**PASSAGE PROVIDED:**
========================

Patience is ultrarunner Alex Nichols' great virtue. He runs a smart race, throwing his efficient aerobic punches on the long climbs at altitude, absorbing them when the course becomes flat and speedier runners have an advantage. This year's Western States 100 was no easy opponent. In his first attempt at the world's oldest 100-mile trail race, Nichols, 32, of Colorado Springs, the winner of the 2016 Run Rabbit Run 100, and the two-time defending Pikes Peak Marathon champion, found himself in new territory: suffering and being hunted down. And though he admits he didn't have his best race, Team Colorado's "Axel" held on to place second, covering the distance from Squaw Valley to Auburn in 16 hours, 48 minutes, 23 seconds. Here's the story in his words. (Photos by Team Colorado's Peter Maksimow)
There was some great racing over the last 50 miles. You were moving up and being chased down at the same time. How did all of that play out? Kind of at the middle of the race I started closing the gap on Ryan (Sandes, the eventual winner, 16:19:37.) He was in second at the time and I was in third. Form about 25 to 55 miles we had the biggest climbs and descents. And through there was more of what I’m used to. So I was moving pretty well, started to get excited hearing that I was closing the gap. But then after mile 55 you drop in altitude down to the American River and it got a lot hotter. And that was definitely a big surprise and I went from feeling really good to feeling really bad, and then realized I had 40 miles left to go. So I had to temper my effort and not completely blow up and not finish. That is where (Mark Hammond, who placed third) the guy behind me started closing that gap. It got to a point with 14 miles to go, I was leaving the aid station, maybe a minute outside of it, and I hear the cheers of the aid station workers behind me, and I knew somebody was there. So the next 14 miles it was just try not to get caught and give it everything I had.
You crossed the finish line in second place. What is going through your head? It’s exciting for sure. It’s kind of strange, currently. I feel like I can’t quite appreciate it. To me it was not the race I wanted and it was not the perfect race. So in some ways it’s exciting, and in some ways it was kind of disappointing, honestly.
Where did things go wrong? It was just how I felt for the last 40 miles. My whole game plan coming in was to make sure I got through the first half feeling good, because everyone talks about how much time you can gain in that last section. It’s not very hilly, it’s really runnable, so the whole game plan backfired and I became one of those people who suddenly was getting chased down. And I’m not used to being in that scenario.
So you had snow, mud and heat. Was there a plan for all of that? I was not prepared for just how bad it was in that higher section. Everyone talks about Western States being a runnable course, so that’s what I focused the training on. But that upper section was pretty serious mountain running with not much trail, and really technical trails when there were some, cause everything was washed out from all the melting snow. Just big divots and loose rock all over the pace. I wasn’t really expecting that.

========================

**INFORMATION SHOWN:**
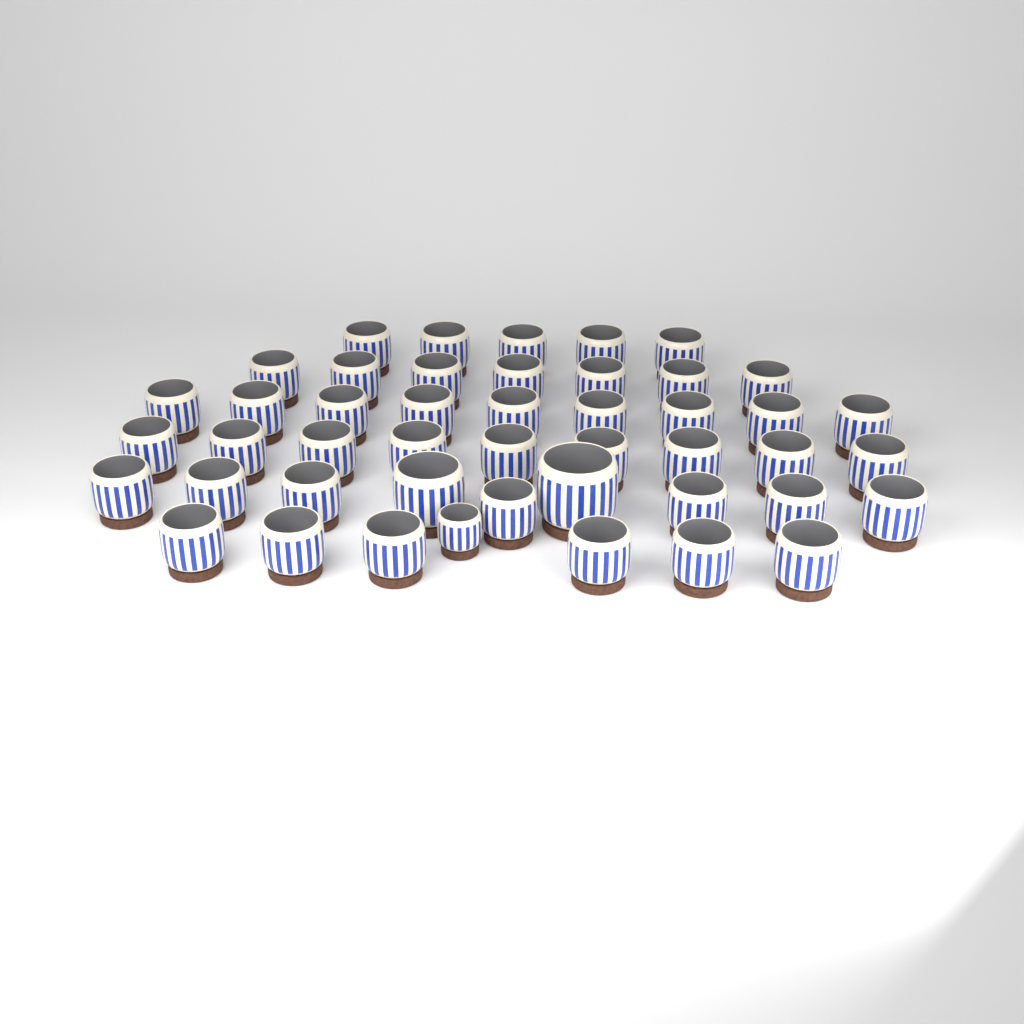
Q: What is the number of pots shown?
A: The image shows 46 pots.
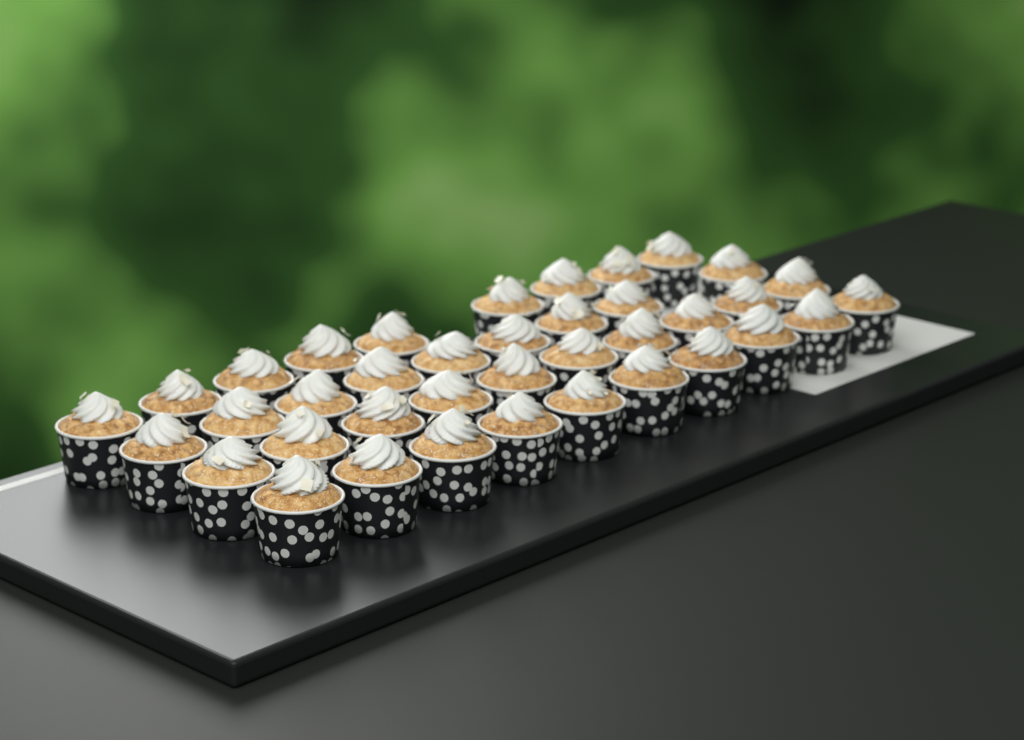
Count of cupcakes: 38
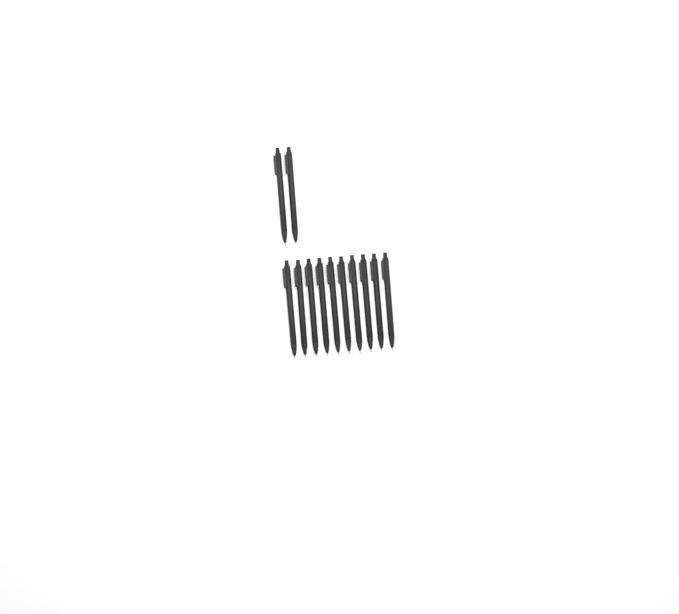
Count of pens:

========================

**PROBLEM DETAILS:** Continue the Western States 100 interview from its last sentence. The data comes from a different source than the text.

**EXERCISE ANSWER:**
It was tough the last 40 miles, but was there any point where you thought things were going OK? One of the last aid stations is at three miles to go. It’s called No Hands Bridge. At that point the guy behind me (Hammond) was only 30 second away. So the final three miles includes this pretty big uphill and then you get into the streets of Auburn. I ran with everything I had through that section to not get caught. I didn’t let up until I was 200 meters from finish, because I thought that Mark could be seconds behind me. My pacer Tim Tollefson, he’d look back and say, "there is no one back there. I can’t hear anything, don’t see a headlamp." But even with a half mile to go I was not going to let up and have him blow by me. So it wasn’t until the last little bit on the track that I was able to relax and celebrate.
Everybody was talking about Jim Walmsley going for the record, and he threw down for quite a while before dropping. How did you deal with the Walmsley factor? In a way it’s kind of nice, because he made his plan known. Everyone knew he was going out at course record pace. I felt that on a really good day, I’d have a chance at coming close to the course record (Timothy Olson, 14:46:44, 2012.) But he was talking about breaking 14 hours, which is 45 minutes faster than the course record. So I personally was not going to go with that. And if anyone else did, they were probably going to blow up. From a strategy perspective, it kind of made the race easier. He can do his own thing, cause if anyone goes with him, they’re probably going to blow up. So it just became a whole different race that I had to worry about.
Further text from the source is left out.